Jean Rowley: We didn't have the clothes they have now-a-days. Like I said, I had one dress, and a pair of shoes. I had one pair of socks and I mended them every other day. They didn't have nylon, we had cotton socks. We had a pair of silk stockings for Sunday, maybe, if we were lucky. We didn't have a Sunday dress. Some did, but a lot of people didn't.
A lot of people lived on the streets. They were hard, hard times, people were hungry. They took care of themselves. They didn't depend on the government. Now the government takes care of us a lot. In those days we took care of ourselves, and if we didn't . . . . I think of those people out in Nebraska and out there, starved. We are very, very fortunate to have a government that takes care of us. We have to remember what the government gives us, we're giving to the government, in the long run, and not to expect the government to do everything for us. We need to depend on ourselves more.

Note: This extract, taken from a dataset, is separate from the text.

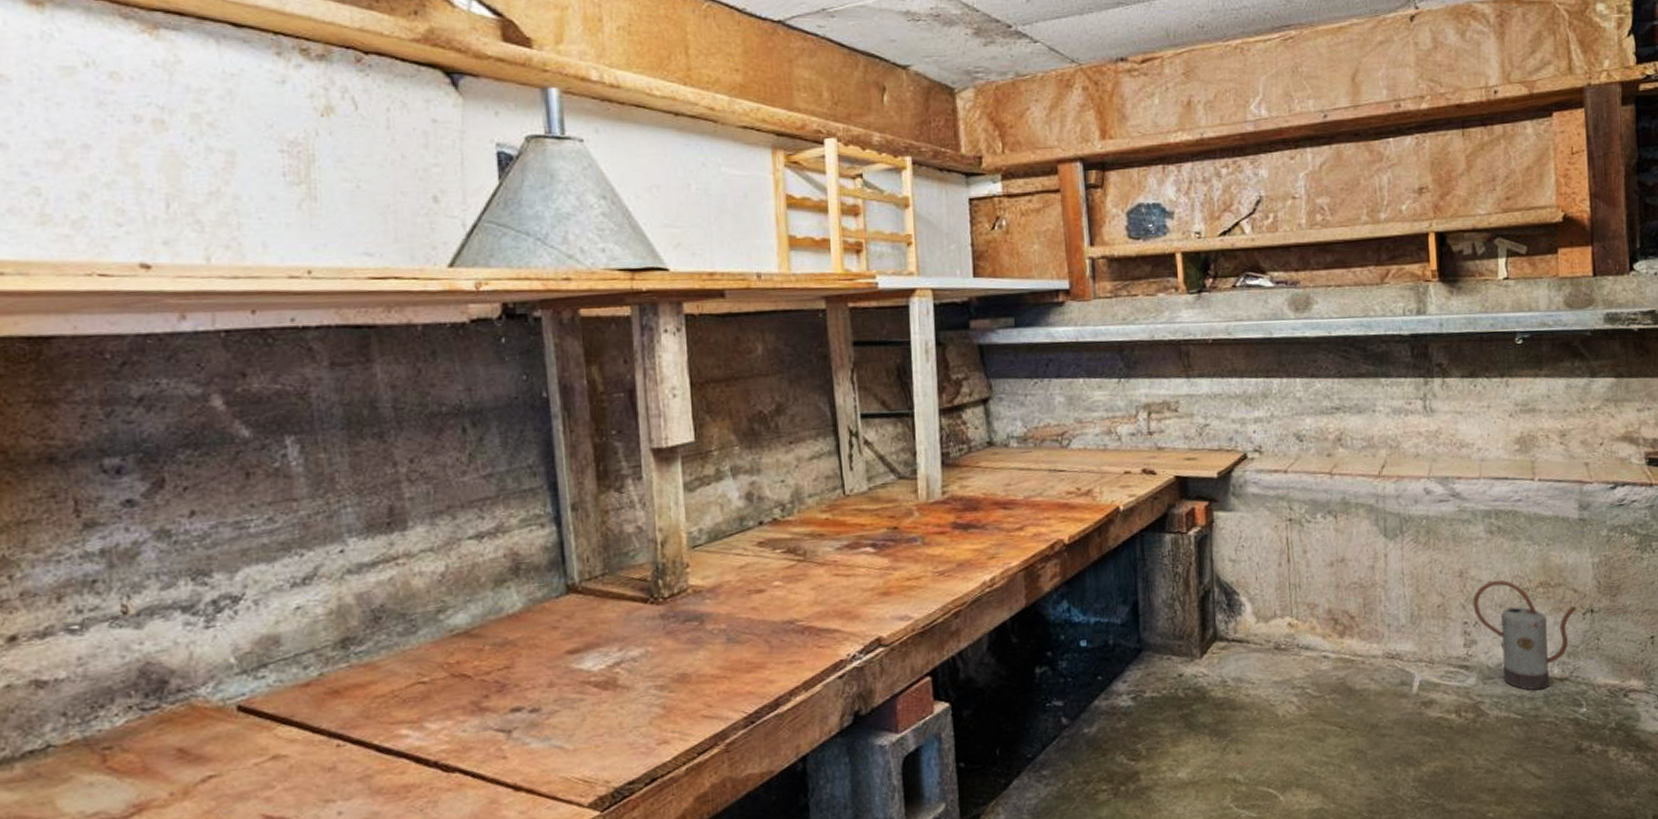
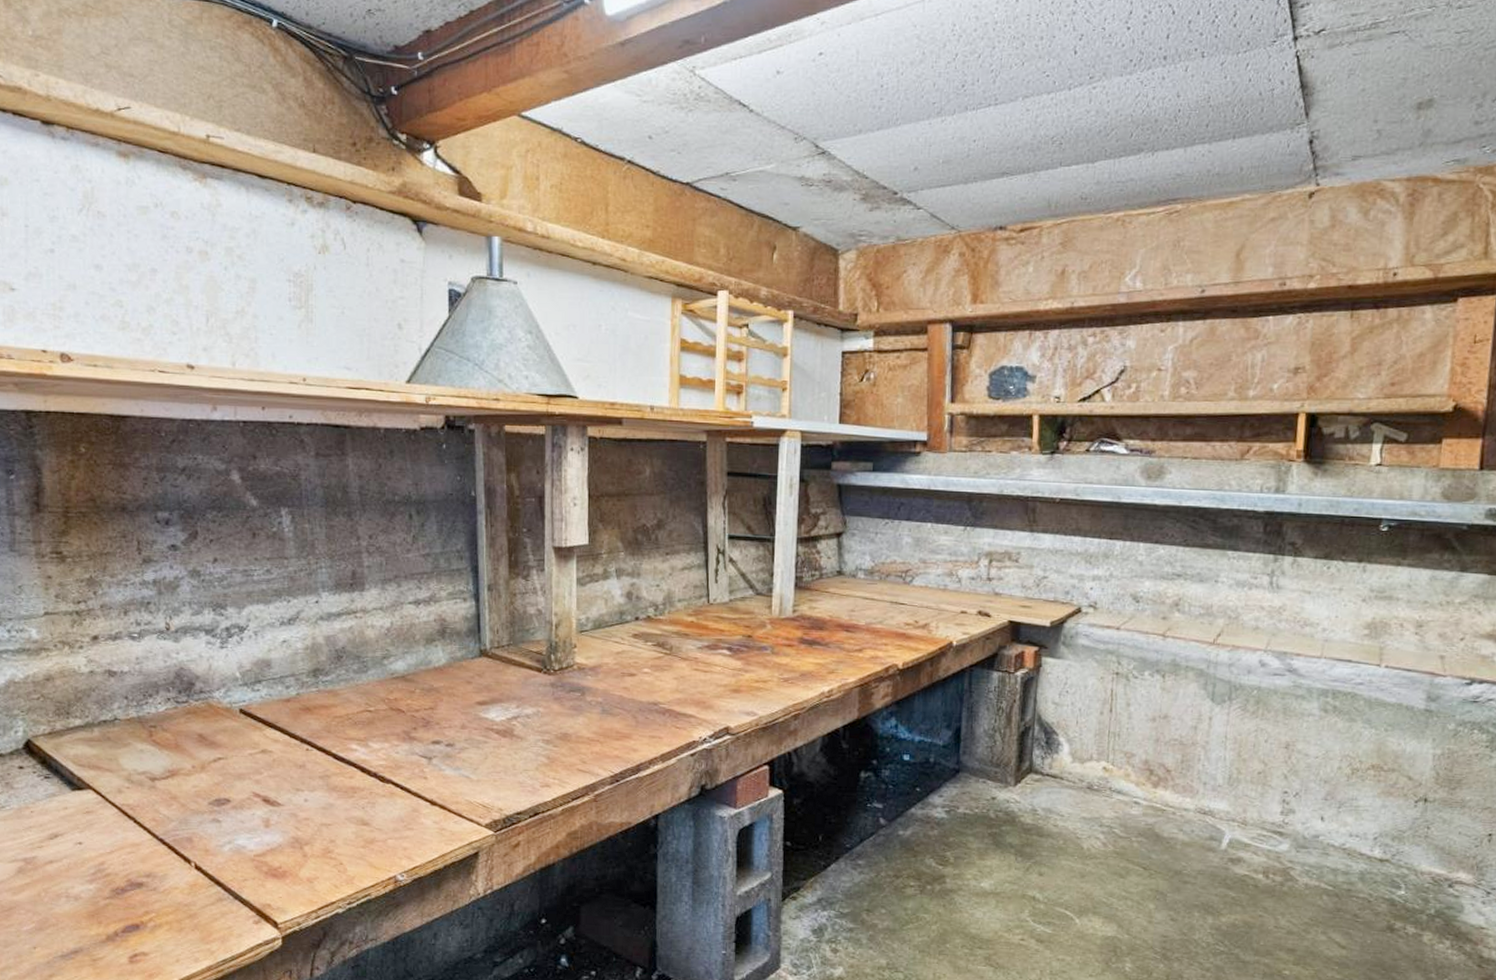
watering can: present [1473,580,1577,691] -> none [1295,756,1409,867]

Lori Brown: Were you ever without food?
Jean Rowley:Our family was not because we had a grandpa. It came around Grandpa was really keeping us because Daddy was sending us maybe five or six dollars. He tried for a long time to keep his business going, and it didn't work. That's when he finally went back to the government again. But Grandpa was keeping us in food. We didn't know until years later that he was writing to a couple of his sons and asking for some money so that he could buy groceries for us. We didn't realize that he was down to his last penny because he had three homes.
We were living in one of the apartments. My mom got to make apartments of two homes. It actually had been one big home with his family living in it, and then they split it and had two homes. Then later on when we moved back, we lived in a home to the back. He had two homes, one to his nephew, and our family lived in the other home. Nice little home. Mama got him to remodel those two homes out front and make two section of both of them so he would have four apartments, which was wise, ya know, cause he wasn't getting anything out of those little homes. So he had two families coming over. Guess we figured he had the money we didn't. The idea that Grandpa was keeping us, but what were we going to do. My dad was back in D.C. He got the money from my mama's brothers, couple of the boys. My mother was the only girl. There were nine boys, six that lived, and one girl. They sent the money each month to keep us in groceries.
(discusses more about her grandfather)
Lori Brown: I think you've covered it really well, and thank you. Jean Rowley: I hope I brought out points that would help you. Lori Brown: Yes, thank you for doing this.